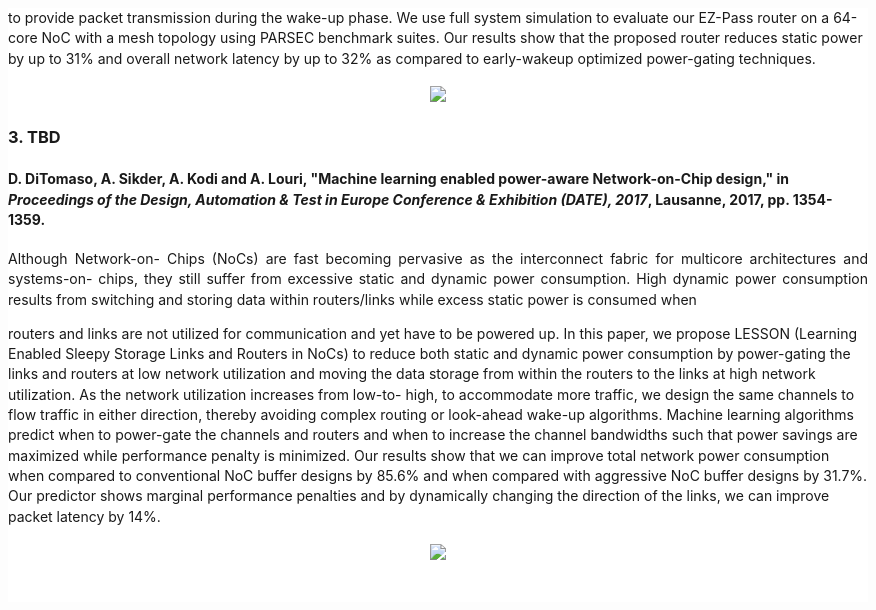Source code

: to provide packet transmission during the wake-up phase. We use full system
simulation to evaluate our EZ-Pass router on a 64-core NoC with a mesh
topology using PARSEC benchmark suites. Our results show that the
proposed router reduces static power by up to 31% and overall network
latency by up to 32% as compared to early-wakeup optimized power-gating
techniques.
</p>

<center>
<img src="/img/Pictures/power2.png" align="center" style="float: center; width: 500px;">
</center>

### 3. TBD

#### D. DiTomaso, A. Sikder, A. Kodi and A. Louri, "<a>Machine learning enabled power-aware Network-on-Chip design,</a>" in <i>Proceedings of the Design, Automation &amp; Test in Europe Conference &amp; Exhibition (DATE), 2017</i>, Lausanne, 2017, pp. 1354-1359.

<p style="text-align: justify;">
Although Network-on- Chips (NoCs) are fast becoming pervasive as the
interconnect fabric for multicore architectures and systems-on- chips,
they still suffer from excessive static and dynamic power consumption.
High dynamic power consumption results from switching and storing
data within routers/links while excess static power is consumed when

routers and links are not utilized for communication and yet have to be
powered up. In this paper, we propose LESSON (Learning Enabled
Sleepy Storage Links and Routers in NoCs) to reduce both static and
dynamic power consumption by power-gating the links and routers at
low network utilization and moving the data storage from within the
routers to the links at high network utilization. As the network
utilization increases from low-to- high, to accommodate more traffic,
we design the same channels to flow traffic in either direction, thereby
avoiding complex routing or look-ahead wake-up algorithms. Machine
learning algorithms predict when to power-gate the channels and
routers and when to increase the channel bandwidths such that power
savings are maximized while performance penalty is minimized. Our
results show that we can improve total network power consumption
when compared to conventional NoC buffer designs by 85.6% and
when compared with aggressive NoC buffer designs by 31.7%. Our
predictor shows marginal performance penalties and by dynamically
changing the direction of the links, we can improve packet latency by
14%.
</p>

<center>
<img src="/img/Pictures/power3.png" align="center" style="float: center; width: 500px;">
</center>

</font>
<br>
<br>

⁂

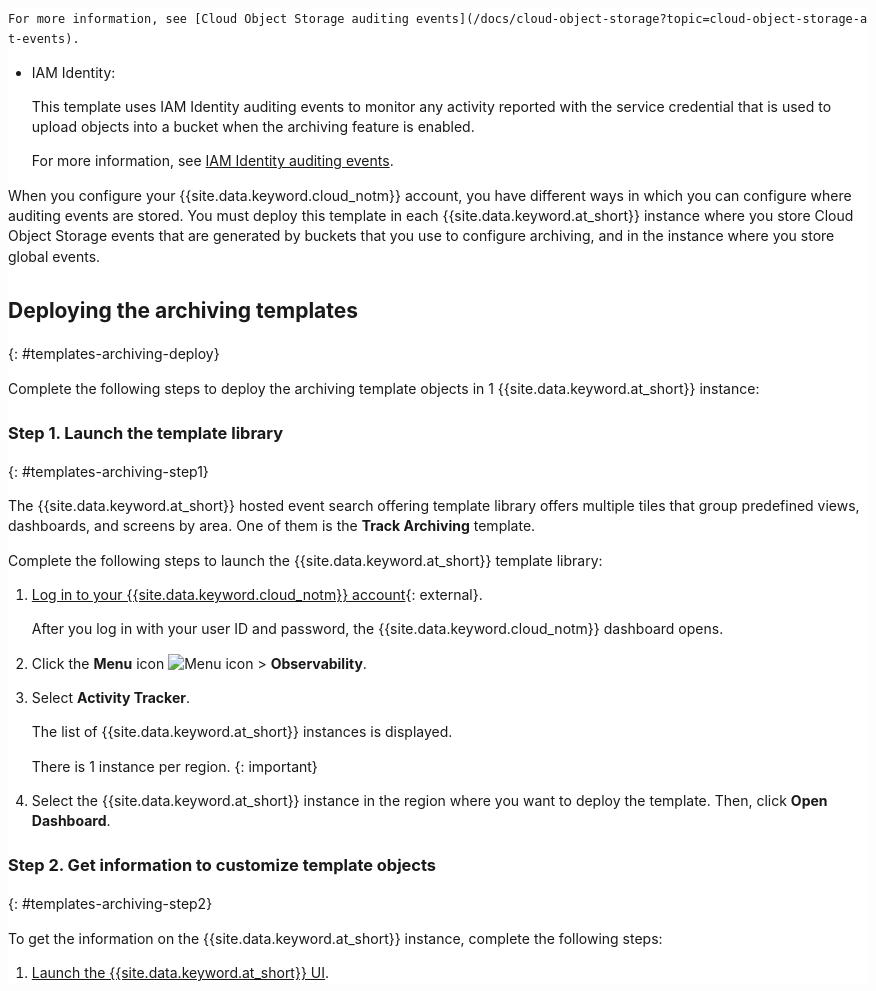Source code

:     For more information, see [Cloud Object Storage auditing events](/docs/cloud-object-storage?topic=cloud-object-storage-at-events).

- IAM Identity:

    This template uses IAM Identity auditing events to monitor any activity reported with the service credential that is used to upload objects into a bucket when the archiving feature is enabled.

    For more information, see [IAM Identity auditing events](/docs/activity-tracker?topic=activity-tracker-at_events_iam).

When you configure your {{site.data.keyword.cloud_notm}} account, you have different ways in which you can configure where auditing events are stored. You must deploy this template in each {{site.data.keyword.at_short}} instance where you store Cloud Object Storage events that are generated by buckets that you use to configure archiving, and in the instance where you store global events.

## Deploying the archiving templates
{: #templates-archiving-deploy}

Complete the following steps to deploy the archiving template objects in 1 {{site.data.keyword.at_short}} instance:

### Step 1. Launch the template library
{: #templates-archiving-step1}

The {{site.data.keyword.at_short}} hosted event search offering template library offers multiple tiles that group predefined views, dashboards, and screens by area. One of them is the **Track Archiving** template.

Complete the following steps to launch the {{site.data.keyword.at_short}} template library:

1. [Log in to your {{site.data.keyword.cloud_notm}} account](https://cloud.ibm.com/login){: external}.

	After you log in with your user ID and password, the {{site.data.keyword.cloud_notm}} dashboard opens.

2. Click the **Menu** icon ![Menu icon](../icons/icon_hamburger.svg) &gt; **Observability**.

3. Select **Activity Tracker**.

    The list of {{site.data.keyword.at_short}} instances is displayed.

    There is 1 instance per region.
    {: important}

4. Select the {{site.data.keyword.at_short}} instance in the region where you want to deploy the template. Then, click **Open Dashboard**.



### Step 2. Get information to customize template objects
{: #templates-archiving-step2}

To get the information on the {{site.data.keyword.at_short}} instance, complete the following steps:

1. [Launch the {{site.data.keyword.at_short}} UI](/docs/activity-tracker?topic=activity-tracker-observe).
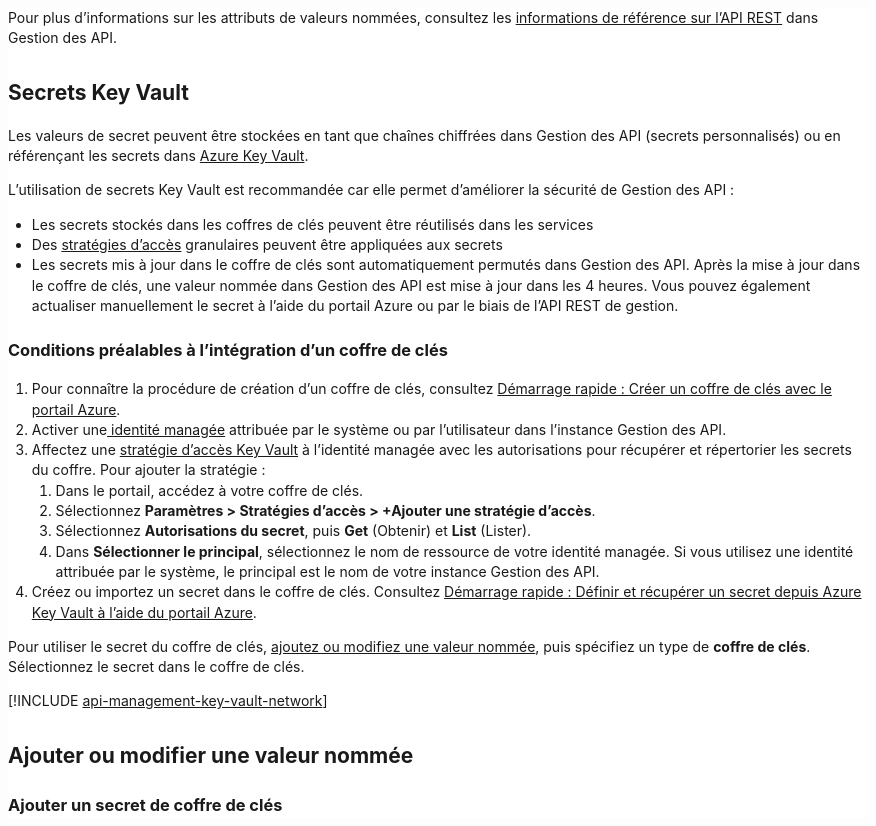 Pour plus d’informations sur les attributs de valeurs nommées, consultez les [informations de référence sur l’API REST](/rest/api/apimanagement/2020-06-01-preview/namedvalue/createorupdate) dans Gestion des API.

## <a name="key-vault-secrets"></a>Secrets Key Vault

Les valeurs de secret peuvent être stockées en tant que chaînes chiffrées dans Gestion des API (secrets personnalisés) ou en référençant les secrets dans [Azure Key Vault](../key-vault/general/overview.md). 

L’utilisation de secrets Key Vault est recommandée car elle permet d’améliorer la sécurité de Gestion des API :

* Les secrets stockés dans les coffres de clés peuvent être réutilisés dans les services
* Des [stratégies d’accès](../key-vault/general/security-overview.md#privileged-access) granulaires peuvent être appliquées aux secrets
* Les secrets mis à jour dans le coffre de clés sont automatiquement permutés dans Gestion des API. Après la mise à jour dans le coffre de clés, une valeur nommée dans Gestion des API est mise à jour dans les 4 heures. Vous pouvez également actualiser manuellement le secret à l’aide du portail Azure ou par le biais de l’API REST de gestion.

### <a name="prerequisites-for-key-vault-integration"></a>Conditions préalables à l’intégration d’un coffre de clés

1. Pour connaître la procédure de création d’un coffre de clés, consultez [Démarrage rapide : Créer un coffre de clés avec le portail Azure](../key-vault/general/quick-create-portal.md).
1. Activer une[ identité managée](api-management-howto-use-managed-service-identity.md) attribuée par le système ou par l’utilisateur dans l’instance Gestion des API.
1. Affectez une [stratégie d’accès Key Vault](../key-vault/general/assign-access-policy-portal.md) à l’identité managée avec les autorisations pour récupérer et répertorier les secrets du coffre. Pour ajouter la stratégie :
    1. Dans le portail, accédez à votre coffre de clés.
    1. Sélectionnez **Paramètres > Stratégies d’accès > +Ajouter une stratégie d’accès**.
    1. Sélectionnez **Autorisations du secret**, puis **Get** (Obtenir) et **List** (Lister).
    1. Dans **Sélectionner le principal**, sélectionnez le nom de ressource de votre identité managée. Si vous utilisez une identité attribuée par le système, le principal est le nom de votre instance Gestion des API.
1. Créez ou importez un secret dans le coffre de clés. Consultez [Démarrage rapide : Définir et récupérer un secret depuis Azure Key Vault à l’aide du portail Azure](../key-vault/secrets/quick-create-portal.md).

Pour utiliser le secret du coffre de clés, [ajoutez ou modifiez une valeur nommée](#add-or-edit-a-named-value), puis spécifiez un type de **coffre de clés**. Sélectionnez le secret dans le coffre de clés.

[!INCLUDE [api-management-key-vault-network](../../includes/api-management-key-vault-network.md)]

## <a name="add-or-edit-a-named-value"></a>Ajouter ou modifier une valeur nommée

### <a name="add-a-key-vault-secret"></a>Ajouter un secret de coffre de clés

⁂

Задание
Представьте фрагмент записей от строки, где есть «To get the information», до строки, где есть «REST de gestion.» (обе включительно), в виде JSON-списка строк: каждая строка текста идет отдельным значением, а пустые строки пропускаются. Картинки в ответ не включайте.

Результат ниже
[
  "To get the information on the {{site.data.keyword.at_short}} instance, complete the following steps:",
  "1. [Launch the {{site.data.keyword.at_short}} UI](/docs/activity-tracker?topic=activity-tracker-observe).",
  " Pour plus d’informations sur les attributs de valeurs nommées, consultez les [informations de référence sur l’API REST](/rest/api/apimanagement/2020-06-01-preview/namedvalue/createorupdate) dans Gestion des API.",
  "## <a name=\"key-vault-secrets\"></a>Secrets Key Vault",
  "Les valeurs de secret peuvent être stockées en tant que chaînes chiffrées dans Gestion des API (secrets personnalisés) ou en référençant les secrets dans [Azure Key Vault](../key-vault/general/overview.md). ",
  "L’utilisation de secrets Key Vault est recommandée car elle permet d’améliorer la sécurité de Gestion des API :",
  "* Les secrets stockés dans les coffres de clés peuvent être réutilisés dans les services",
  "* Des [stratégies d’accès](../key-vault/general/security-overview.md#privileged-access) granulaires peuvent être appliquées aux secrets",
  "* Les secrets mis à jour dans le coffre de clés sont automatiquement permutés dans Gestion des API. Après la mise à jour dans le coffre de clés, une valeur nommée dans Gestion des API est mise à jour dans les 4 heures. Vous pouvez également actualiser manuellement le secret à l’aide du portail Azure ou par le biais de l’API REST de gestion."
]